F***ing Real – Beyond all doubt

von Svea Lundberg

Klappentext:
Auf dem Zenit seiner Karriere als internationaler Pornostar sehnt sich Tyler Stone nur nach einem: dem Rampenlicht zu entfliehen. Über die Jahre ist ihm das Business zuwider geworden und ihn begleitet die ständige Angst, seine Ex könnte herausfinden, woher das Geld stammt, mit dem er den Lebensunterhalt ihrer gemeinsamen Tochter finanziert.
Um endlich den Ausstieg zu schaffen, kommt ihm das Angebot des Labels CC Cocks gerade recht: eine unverschämt hohe Gage für einen Dreh der besonderen Art. Vierzehn Tage gemeinsam mit einem Porno-Kollegen in einer Ferienwohnung. Keine Kameraleute, keine Regieanweisungen. Dafür Live-Webcams in jedem Zimmer.
Es gibt nur einen Haken: Sein Co-Darsteller Jayson Ward liebt es, der feuchte Traum Tausender zu sein und sich in sozialen Netzwerken zu präsentieren, womit er keine Sympathiepunkte bei Tyler sammelt. Doch auf engstem Raum entwickelt sich aus Abneigung und Spott nach und nach der Wunsch, einander nahe zu sein – ohne Kameras. Dumm nur, dass der Vertrag genau das verbietet. Und dümmer noch, dass Tylers wohlbehütetes Privatleben durch die Annäherung an Jayson mit einem Mal wie auf dem Präsentierteller liegt.

Bild: © Buchsüchtig
Buchcover: © Svea Lundberg

Meine Meinung:
Ich habe mich mit der Geschichte um Jayson und Tyler sehr wohl gefühlt, was nicht am Thema des Buches sondern vor allem an Svea Lundbergs Schreibstil lag, der mich von der ersten Seite an unweigerlich in seinen Bann hineinsog, und nicht wieder losließ. Hätte ich die Zeit gehabt, hätte ich „F***ing real – beyond all doubt“ in einem Atemzug durchgelesen.

Ihre Sprache ist regelrecht anschmiegsam ohne dabei übertrieben weich zu wirken, denn sie schaffte es trotz des Themas spielend klare Worte zu finden, und wurde dabei zu keiner Zeit vulgär. Ein kleines Kunststück, welches mich absolut begeistern konnte.
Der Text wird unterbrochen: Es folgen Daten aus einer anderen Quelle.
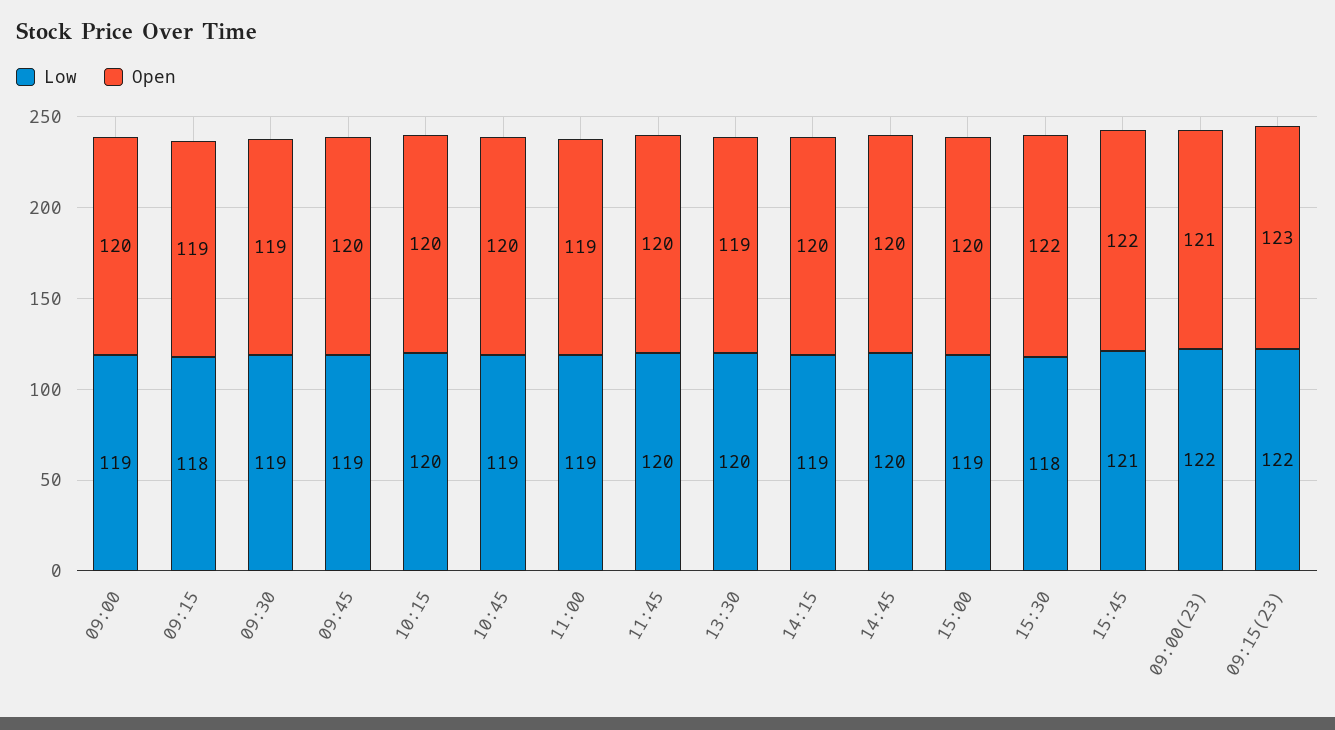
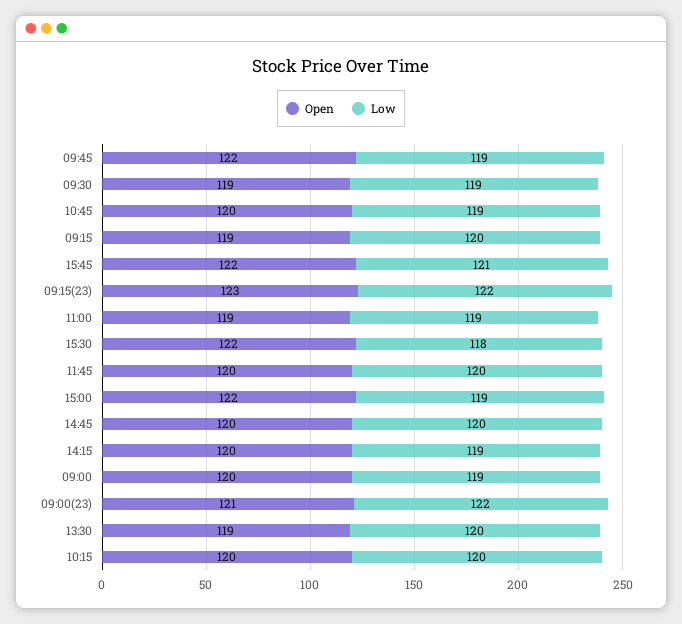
  {
    "Low": {
      "09:00": 119,
-     "09:15": 118,
+     "09:15": 120,
      "09:30": 119,
      "09:45": 119,
      "10:15": 120,
      "10:45": 119,
      "11:00": 119,
      "11:45": 120,
      "13:30": 120,
      "14:15": 119,
      "14:45": 120,
      "15:00": 119,
      "15:30": 118,
      "15:45": 121,
      "09:00(23)": 122,
      "09:15(23)": 122
    },
    "Open": {
      "09:00": 120,
      "09:15": 119,
      "09:30": 119,
-     "09:45": 120,
+     "09:45": 122,
      "10:15": 120,
      "10:45": 120,
      "11:00": 119,
      "11:45": 120,
      "13:30": 119,
      "14:15": 120,
      "14:45": 120,
-     "15:00": 120,
+     "15:00": 122,
      "15:30": 122,
      "15:45": 122,
      "09:00(23)": 121,
      "09:15(23)": 123
    }
  }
Mit jedem neuen Absatz wuchs meine Neugierde darauf, wie es weitergehen könnte und was Jayson und Tyler wohl noch bevorstand.
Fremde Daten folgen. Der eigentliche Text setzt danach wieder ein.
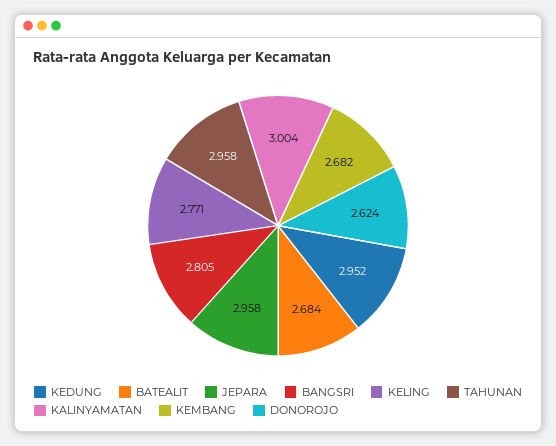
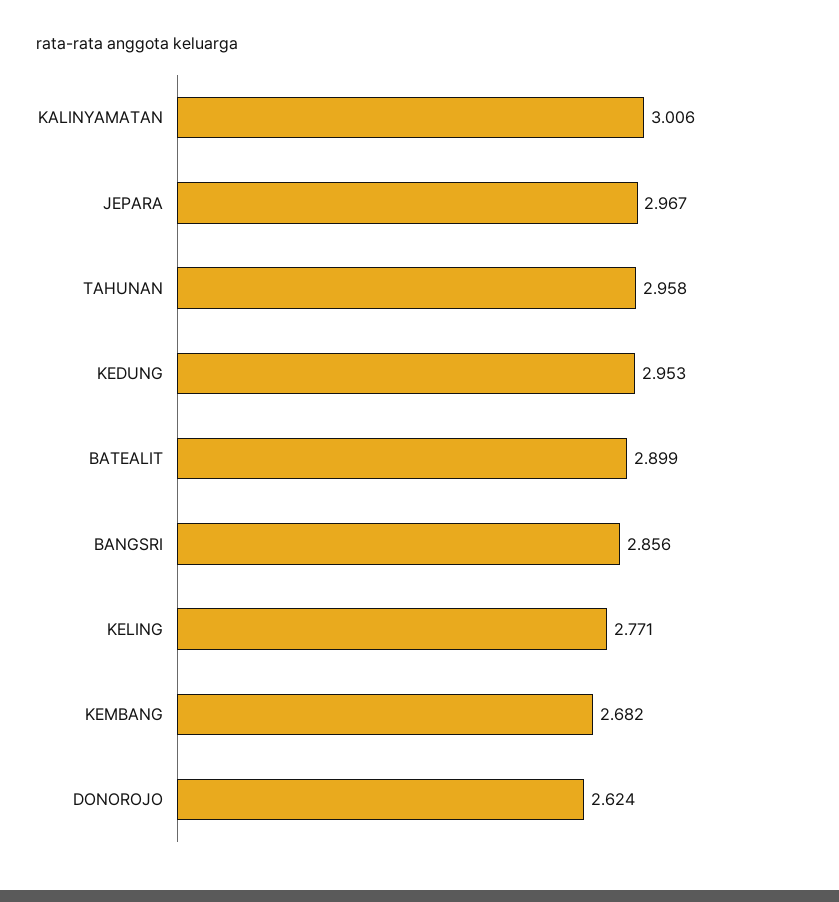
  {
-   "KEDUNG": 2.952,
+   "KEDUNG": 2.953,
-   "BATEALIT": 2.684,
+   "BATEALIT": 2.899,
-   "JEPARA": 2.958,
+   "JEPARA": 2.967,
-   "BANGSRI": 2.805,
+   "BANGSRI": 2.856,
    "KELING": 2.771,
    "TAHUNAN": 2.958,
-   "KALINYAMATAN": 3.004,
+   "KALINYAMATAN": 3.006,
    "KEMBANG": 2.682,
    "DONOROJO": 2.624
  }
Denn was sie im Laufe des Buches erlebten und erfuhren ist zu keiner Zeit langweilig oder übermäßig konstruiert, was mir angesichts des Themas sehr gut gefallen hat.
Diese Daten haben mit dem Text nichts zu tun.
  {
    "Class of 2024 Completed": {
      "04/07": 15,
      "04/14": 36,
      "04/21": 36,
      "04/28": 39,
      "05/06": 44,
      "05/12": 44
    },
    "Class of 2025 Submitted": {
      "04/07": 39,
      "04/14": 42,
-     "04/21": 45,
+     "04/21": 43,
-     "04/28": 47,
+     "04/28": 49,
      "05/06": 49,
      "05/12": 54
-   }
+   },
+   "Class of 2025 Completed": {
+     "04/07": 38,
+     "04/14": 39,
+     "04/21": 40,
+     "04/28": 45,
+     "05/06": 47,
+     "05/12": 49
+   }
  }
Tyler und Jason habe ich sowohl unabhängig voneinander, als auch im Zusammenspiel miteinander geliebt. Jeden auf seine Weise, da sie sich doch sehr von einander unterscheiden. Gerade das ließ eine Spannung zwischen ihnen entstehen, die wunderbar knisterte und prickelte.

Alles in allem also ein Buch, welches mich absolut begeistern konnte, denn jetzt warte ich ungeduldig auf die Fortsetzung.